------ SELECTED TEXT
When you hear ‘vegetarian African food’ do you think of the same cuisine all over Africa? If you do, it’s time for some enlightening. Not through a boring hour long lecture about the differences, but through the use of ingredients and some cheffing it up in the kitchen. That way you can taste the differences. Today we will specifically be looking at traditional Ghana foods. The Abenkwan recipe. Also called the Palm nut soup recipe. Ghana recipes are part of Western African recipes, and you know what comes to mind when you think Western Africa? Apart from Jollof rice, and Fufu! Since our African food exploration has landed us in Ghana, we will have the debate: Banku vs Fufu. Stay tuned and make your pick in the comment sections. Subscribe to our newsletter to keep on track with our journey!
Traditional Ghana food: the West vs others
Like we said, not all African food is the same. There are so many different cultures and languages that make this impossible. Ghana itself has about 50 indigenous languages. Yes, you may find that a food popular in one country is found in others, possibly even under a different name. But influence and adaptation never hurt anyone. When it comes to vegetarian African food that is. Sharing is caring after all. But we can still trace back which Ghana recipes came from Ghana directly. And Abenkwan is one of them. It is Akan (Ghanaian native language) for Palm nut soup. But you may also find it under the name Banga, which is Nigerian.
Spices that make this Palm nut soup recipe
This Abenkwan/ Palm nut soup recipe has baseline ingredients; onion, veggie cube, tomatoes… simple everyday spices. (You can find their values here.) But it can also have Pekesse/Prekese spice. What’s that? Prekese spice is found in many Ghana recipes, made from the dried fruit of the Prekese tree. It goes by many names, which is expected since it is native to West Tropical Africa. Some of these names being Effu, Galbanum, Uhiokirihio, and Aidan fruit. Botanically, it is known as Tetrapleura tetraptera. This is a soup dish not stew. You can add so much to it to give that burst of flavor that will make your taste buds tingle. Or you can keep it simple and still reap nutritional benefits and flavor from the palm nut cream.
What does Prekese taste like?
------------
------ EXTRACTED ENTRIES
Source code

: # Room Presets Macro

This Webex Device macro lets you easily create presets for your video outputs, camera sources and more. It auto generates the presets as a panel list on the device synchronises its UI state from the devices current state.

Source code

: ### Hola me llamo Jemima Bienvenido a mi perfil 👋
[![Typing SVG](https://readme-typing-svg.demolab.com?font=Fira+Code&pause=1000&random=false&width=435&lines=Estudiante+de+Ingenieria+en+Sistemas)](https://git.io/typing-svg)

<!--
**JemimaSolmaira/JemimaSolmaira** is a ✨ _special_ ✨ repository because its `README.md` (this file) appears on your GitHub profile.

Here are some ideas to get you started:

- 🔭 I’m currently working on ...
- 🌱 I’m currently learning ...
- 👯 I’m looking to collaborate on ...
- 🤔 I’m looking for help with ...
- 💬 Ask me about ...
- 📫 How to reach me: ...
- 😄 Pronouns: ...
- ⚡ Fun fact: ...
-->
------------
→ EXERCISES TO COMPLETE:
1. Decide whether each statement agrees with the text on Abenkwan, answering yes or no and quoting the words from the text that settle it.
(a) Ghana has about 50 indigenous languages.
(b) Prekese spice is made from the fresh leaves of the Prekese tree.
(c) Abenkwan is a stew rather than a soup.
2. Answer these questions from the text on Abenkwan.
(a) Under what Nigerian name may Abenkwan also be found?
(b) What is the botanical name of Prekese?
(c) Which two foods does the text set against each other in its debate?
3. Carry on the text about Abenkwan, the palm nut soup, picking up after its final heading.

→ RESULTS:
1.
(a) Yes: "Ghana itself has about 50 indigenous languages."
(b) No: "made from the dried fruit of the Prekese tree."
(c) No: "This is a soup dish not stew."

2.
(a) Banga
(b) Tetrapleura tetraptera
(c) Banku and Fufu

3.
Prekese spice brings a sweet yet acidic taste. It has a sweet aroma and will bring a different type of kick to your vegetarian African food. Just like in this Palm nut soup recipe. This along with the palm nut in the Abenkwan gives the soup a creamy texture, slightly sour flavor thanks to the tomatoes and Prekese. You’ll also smell the sharp-sweet lingering aroma of the prekese which is very faint in flavor. So not only is it hearty and warm. But it is nutritious and flavorful. You might get stuck wondering what to eat it with though as the banku vs fufu question debates in your head. Too hard to pick? Try the Abenkwan with some rice and let your mind rest.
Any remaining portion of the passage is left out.